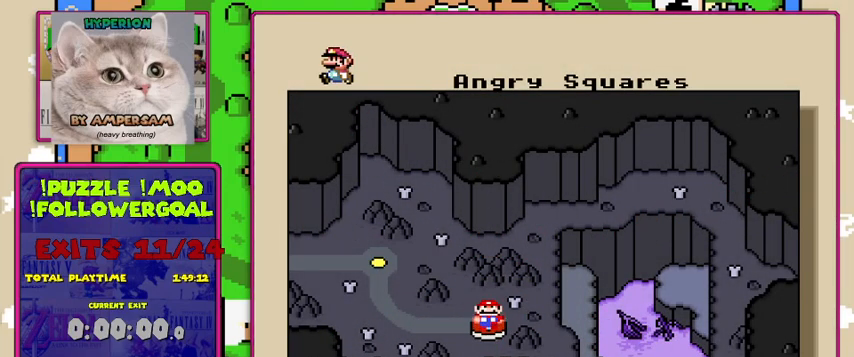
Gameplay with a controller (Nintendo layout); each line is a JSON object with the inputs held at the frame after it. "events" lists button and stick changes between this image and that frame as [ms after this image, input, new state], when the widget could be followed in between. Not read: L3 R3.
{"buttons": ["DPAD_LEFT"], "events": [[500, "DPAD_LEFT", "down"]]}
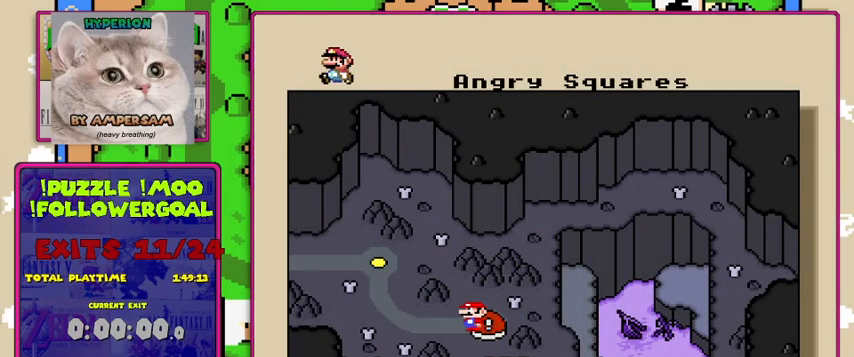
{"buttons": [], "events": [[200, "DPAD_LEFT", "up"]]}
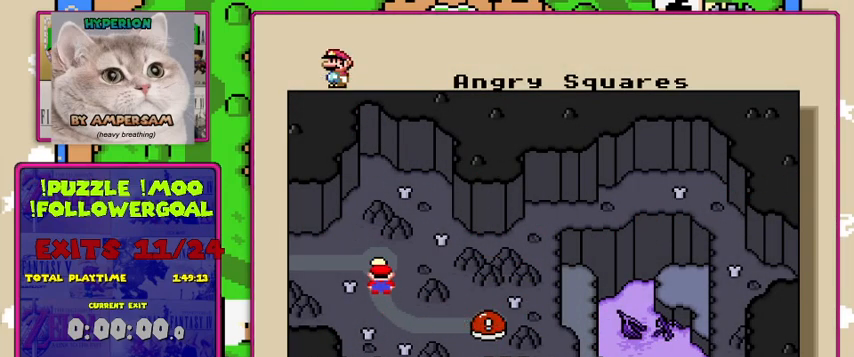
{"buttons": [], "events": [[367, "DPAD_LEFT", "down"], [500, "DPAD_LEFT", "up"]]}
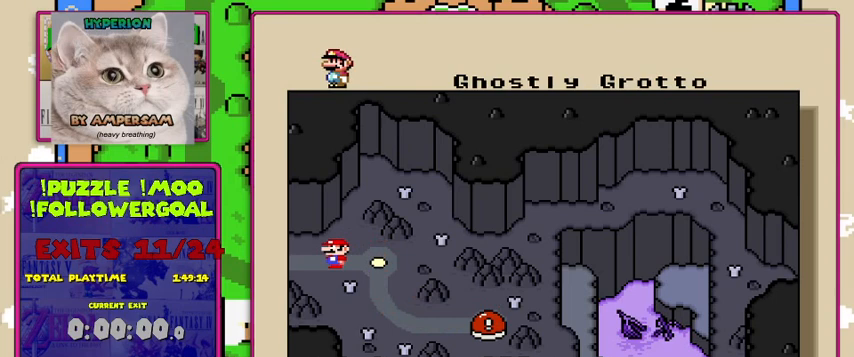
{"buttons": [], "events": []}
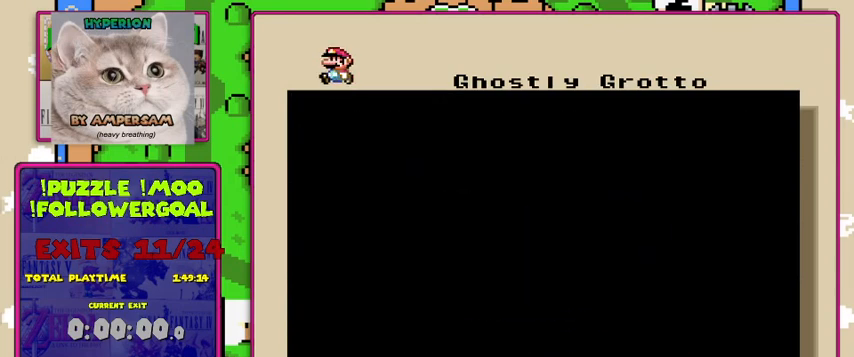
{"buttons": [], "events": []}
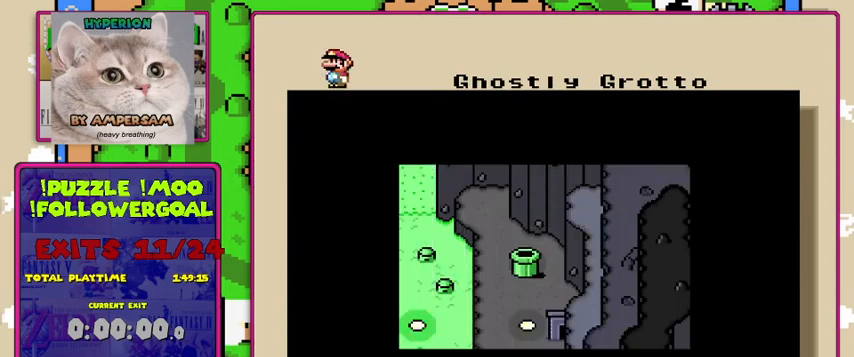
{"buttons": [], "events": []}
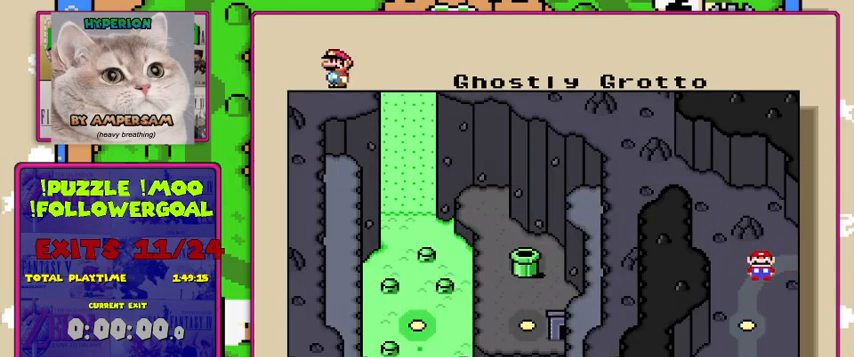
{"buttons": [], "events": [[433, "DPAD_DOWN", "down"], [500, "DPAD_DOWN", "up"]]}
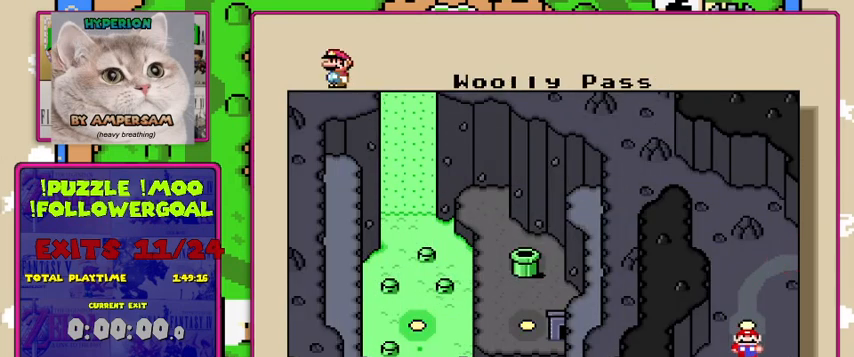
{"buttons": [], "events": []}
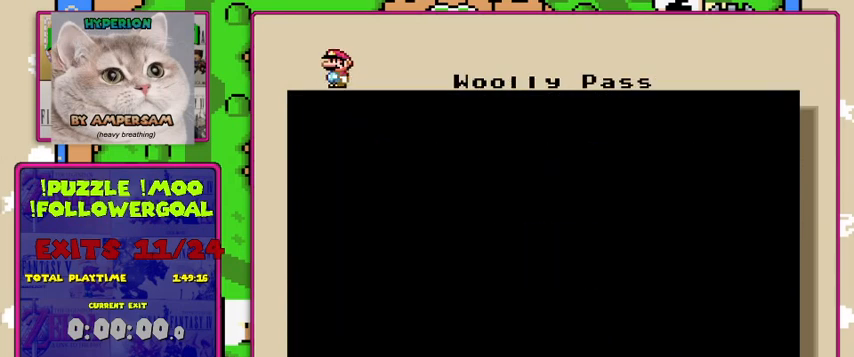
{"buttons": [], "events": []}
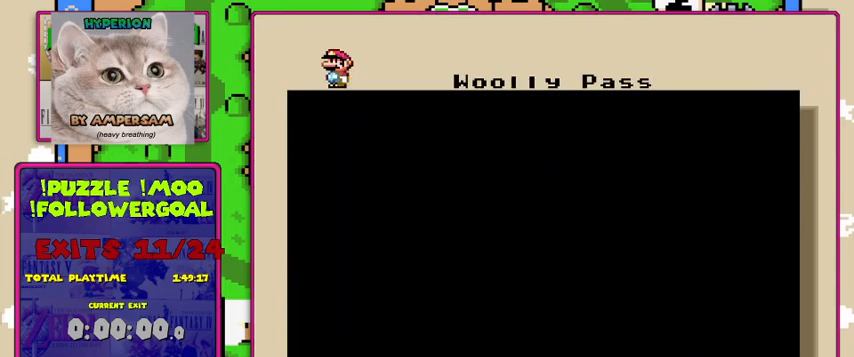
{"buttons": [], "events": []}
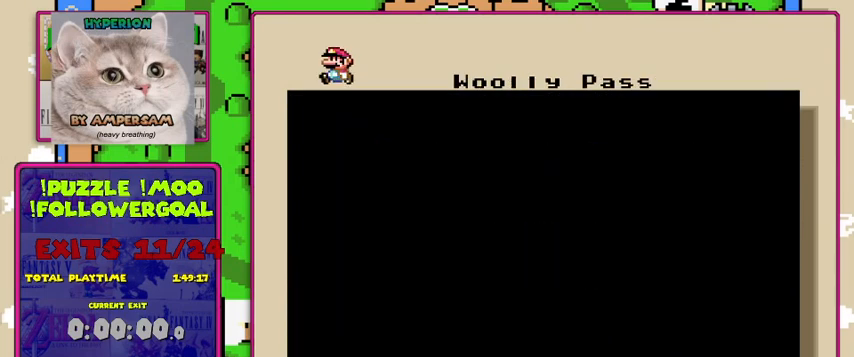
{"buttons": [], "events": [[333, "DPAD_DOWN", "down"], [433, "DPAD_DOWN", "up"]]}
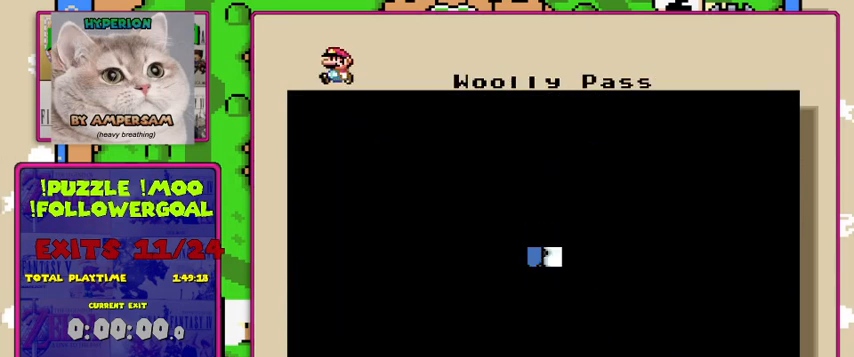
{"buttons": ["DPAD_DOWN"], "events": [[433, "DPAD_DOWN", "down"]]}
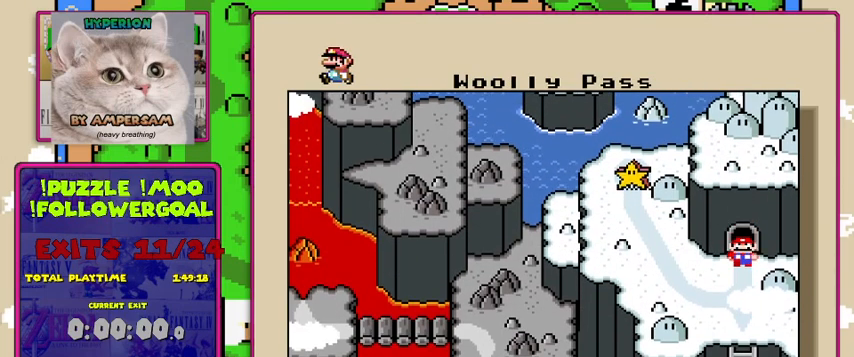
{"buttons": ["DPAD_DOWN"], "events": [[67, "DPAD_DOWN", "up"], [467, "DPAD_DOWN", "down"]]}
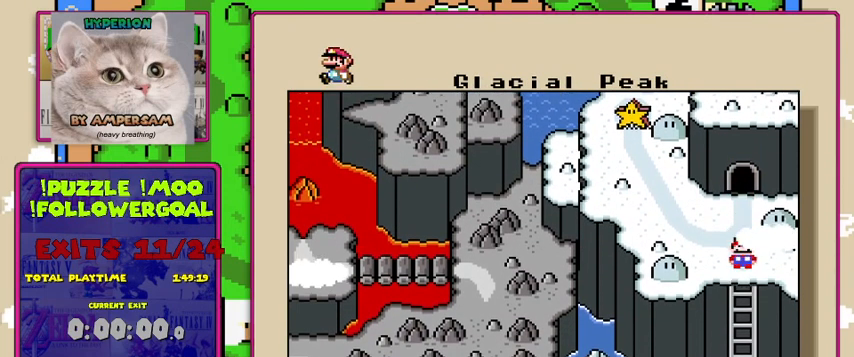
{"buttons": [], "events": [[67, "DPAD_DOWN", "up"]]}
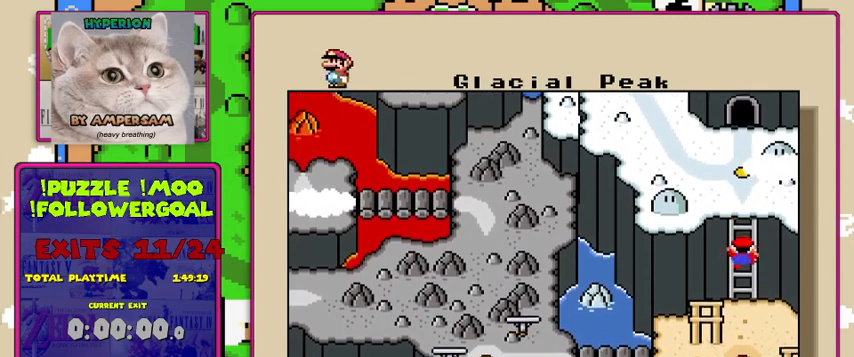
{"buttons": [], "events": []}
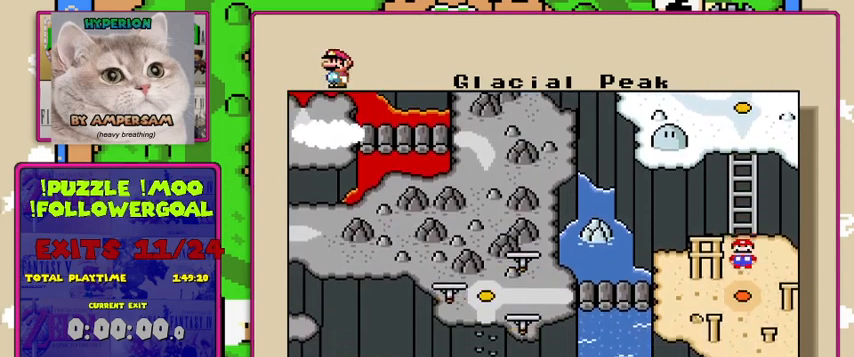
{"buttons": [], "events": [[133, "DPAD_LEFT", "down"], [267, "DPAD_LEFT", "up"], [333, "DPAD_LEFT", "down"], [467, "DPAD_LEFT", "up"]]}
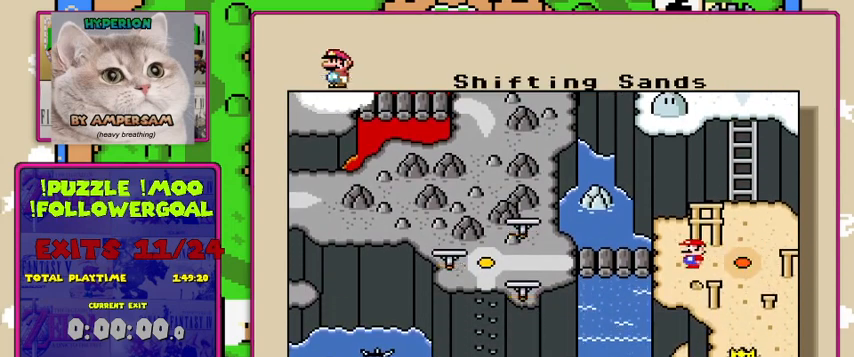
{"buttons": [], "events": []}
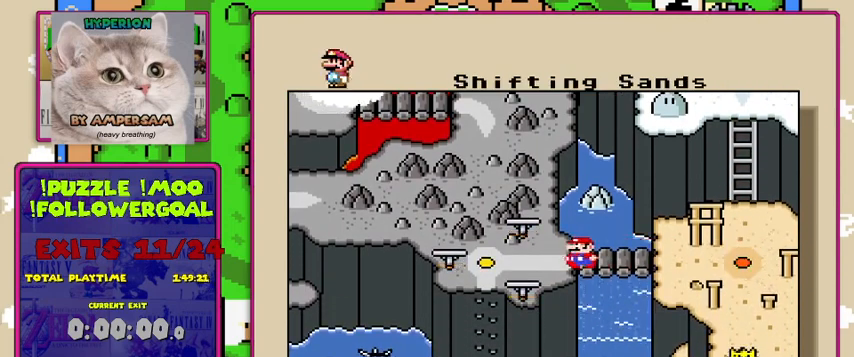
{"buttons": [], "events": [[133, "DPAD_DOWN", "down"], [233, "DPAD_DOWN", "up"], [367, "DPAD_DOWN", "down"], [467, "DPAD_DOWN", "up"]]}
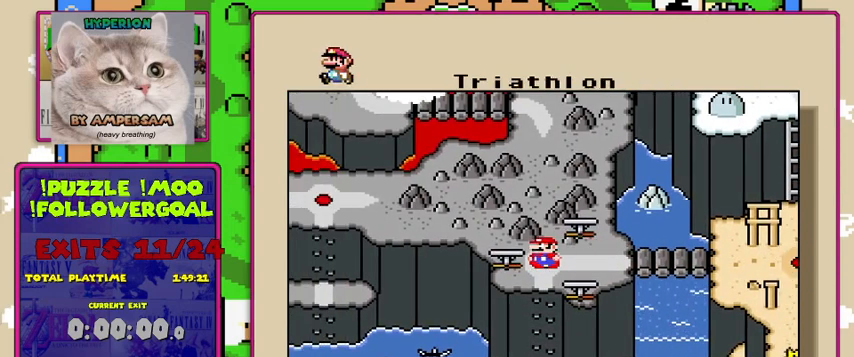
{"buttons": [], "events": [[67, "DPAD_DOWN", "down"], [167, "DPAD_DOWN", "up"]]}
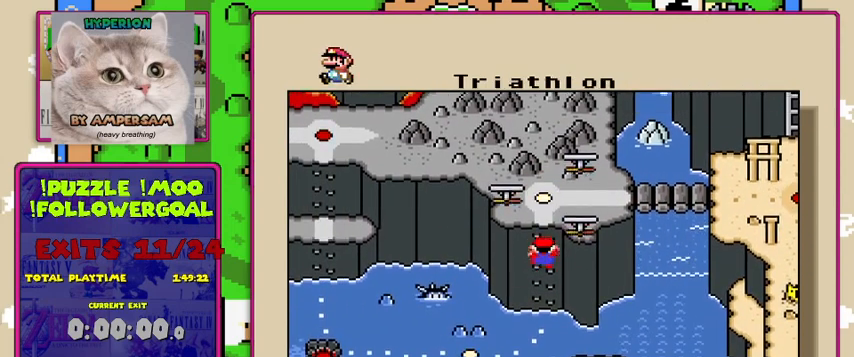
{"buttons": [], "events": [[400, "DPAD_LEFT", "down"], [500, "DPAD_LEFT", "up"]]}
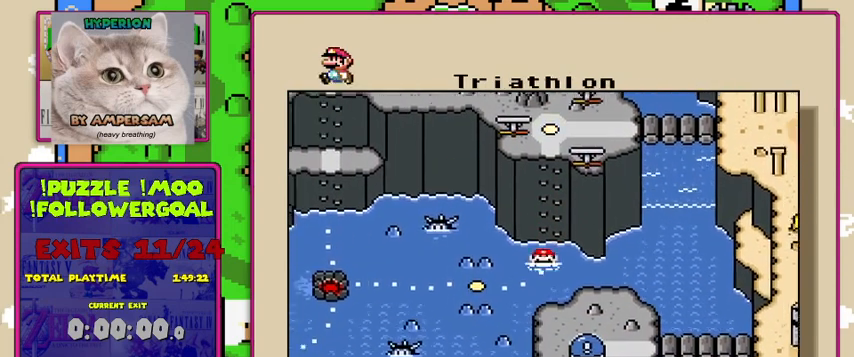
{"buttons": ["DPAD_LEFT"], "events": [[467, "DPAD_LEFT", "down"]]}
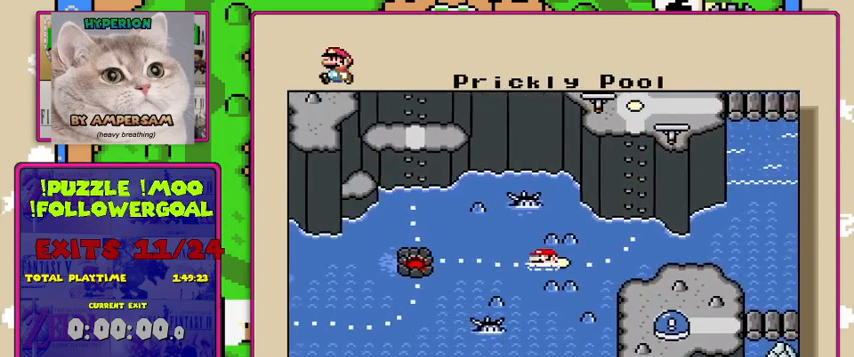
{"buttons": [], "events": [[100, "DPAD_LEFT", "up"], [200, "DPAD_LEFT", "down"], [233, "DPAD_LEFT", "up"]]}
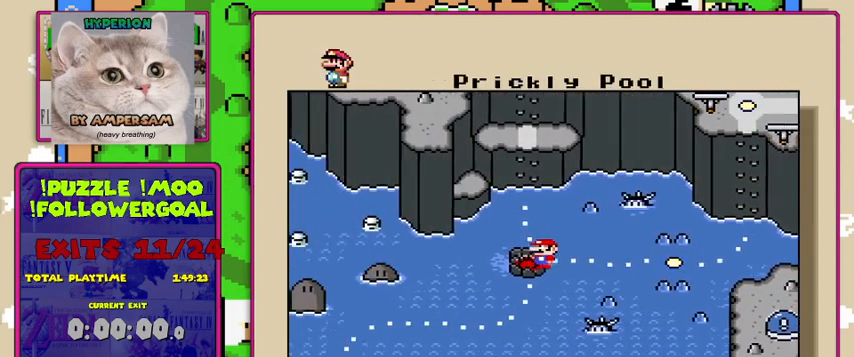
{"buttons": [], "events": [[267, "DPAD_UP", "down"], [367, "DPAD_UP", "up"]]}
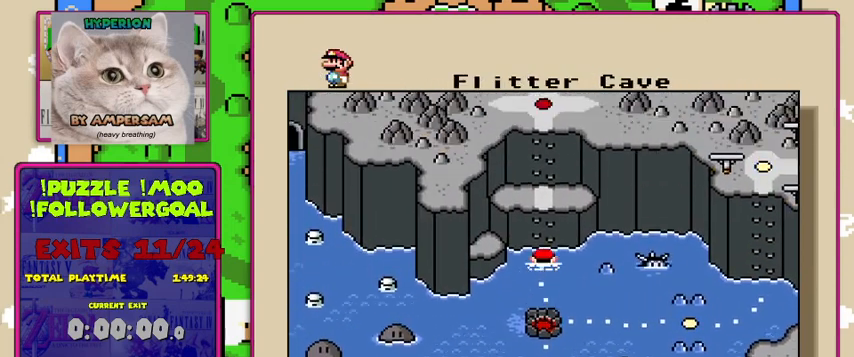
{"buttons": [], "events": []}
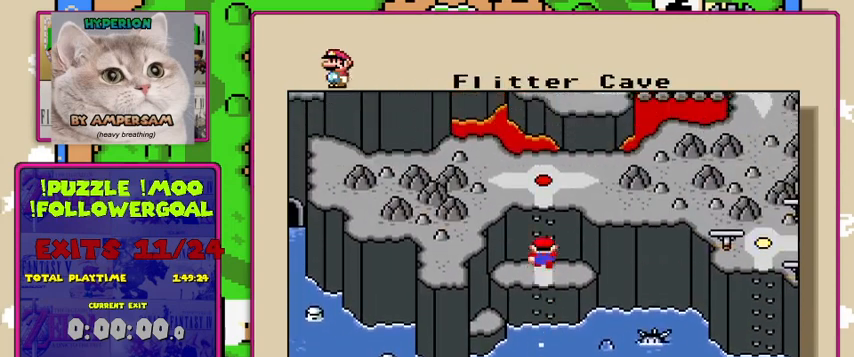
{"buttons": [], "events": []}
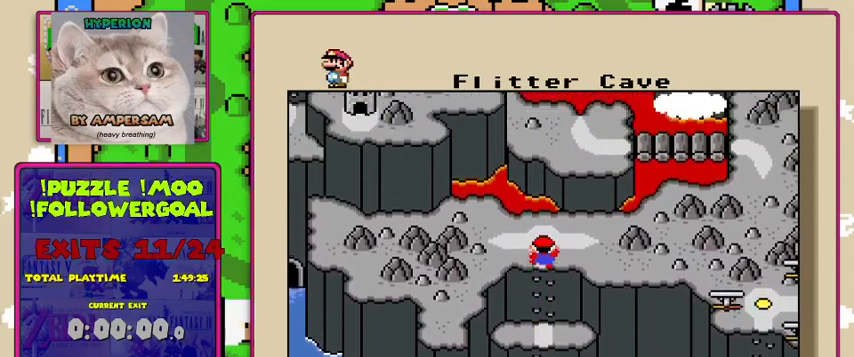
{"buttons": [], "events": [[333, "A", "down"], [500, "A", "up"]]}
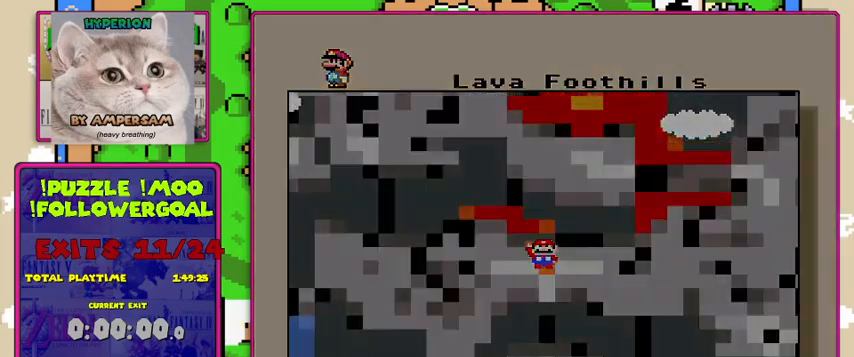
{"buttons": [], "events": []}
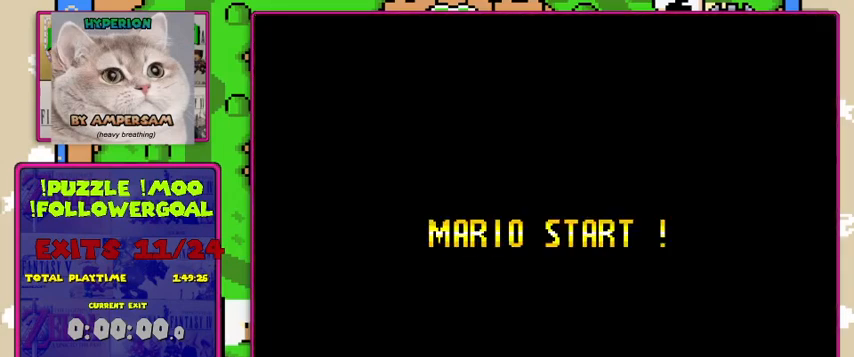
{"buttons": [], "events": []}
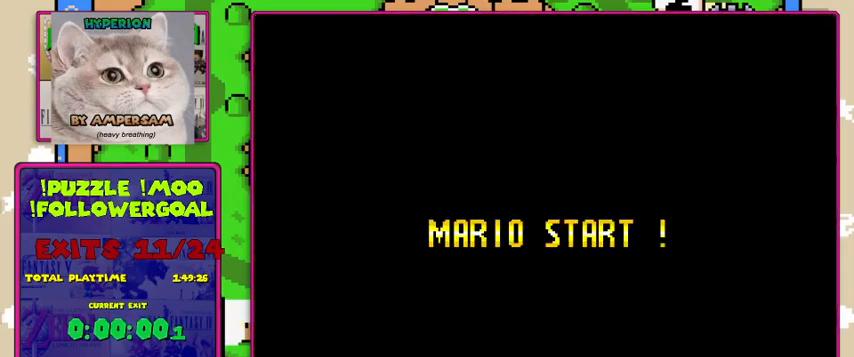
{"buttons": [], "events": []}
• • • • • • •
Drop the pictures and set down the data above exactly.

ANSWER TO THE PROBLEM >>
Gameplay with a controller (Nintendo layout); each line is a JSON object with the inputs held at the frame after it. "events" lists button and stick changes between this image and that frame as [ms after this image, input, new state], when the widget could be followed in between. Not read: L3 R3.
{"buttons": ["DPAD_LEFT"], "events": [[500, "DPAD_LEFT", "down"]]}
{"buttons": [], "events": [[200, "DPAD_LEFT", "up"]]}
{"buttons": [], "events": [[367, "DPAD_LEFT", "down"], [500, "DPAD_LEFT", "up"]]}
{"buttons": [], "events": []}
{"buttons": [], "events": []}
{"buttons": [], "events": []}
{"buttons": [], "events": [[433, "DPAD_DOWN", "down"], [500, "DPAD_DOWN", "up"]]}
{"buttons": [], "events": []}
{"buttons": [], "events": []}
{"buttons": [], "events": []}
{"buttons": [], "events": [[333, "DPAD_DOWN", "down"], [433, "DPAD_DOWN", "up"]]}
{"buttons": ["DPAD_DOWN"], "events": [[433, "DPAD_DOWN", "down"]]}
{"buttons": ["DPAD_DOWN"], "events": [[67, "DPAD_DOWN", "up"], [467, "DPAD_DOWN", "down"]]}
{"buttons": [], "events": [[67, "DPAD_DOWN", "up"]]}
{"buttons": [], "events": []}
{"buttons": [], "events": [[133, "DPAD_LEFT", "down"], [267, "DPAD_LEFT", "up"], [333, "DPAD_LEFT", "down"], [467, "DPAD_LEFT", "up"]]}
{"buttons": [], "events": []}
{"buttons": [], "events": [[133, "DPAD_DOWN", "down"], [233, "DPAD_DOWN", "up"], [367, "DPAD_DOWN", "down"], [467, "DPAD_DOWN", "up"]]}
{"buttons": [], "events": [[67, "DPAD_DOWN", "down"], [167, "DPAD_DOWN", "up"]]}
{"buttons": [], "events": [[400, "DPAD_LEFT", "down"], [500, "DPAD_LEFT", "up"]]}
{"buttons": ["DPAD_LEFT"], "events": [[467, "DPAD_LEFT", "down"]]}
{"buttons": [], "events": [[100, "DPAD_LEFT", "up"], [200, "DPAD_LEFT", "down"], [233, "DPAD_LEFT", "up"]]}
{"buttons": [], "events": [[267, "DPAD_UP", "down"], [367, "DPAD_UP", "up"]]}
{"buttons": [], "events": []}
{"buttons": [], "events": []}
{"buttons": [], "events": [[333, "A", "down"], [500, "A", "up"]]}
{"buttons": [], "events": []}
{"buttons": [], "events": []}
{"buttons": [], "events": []}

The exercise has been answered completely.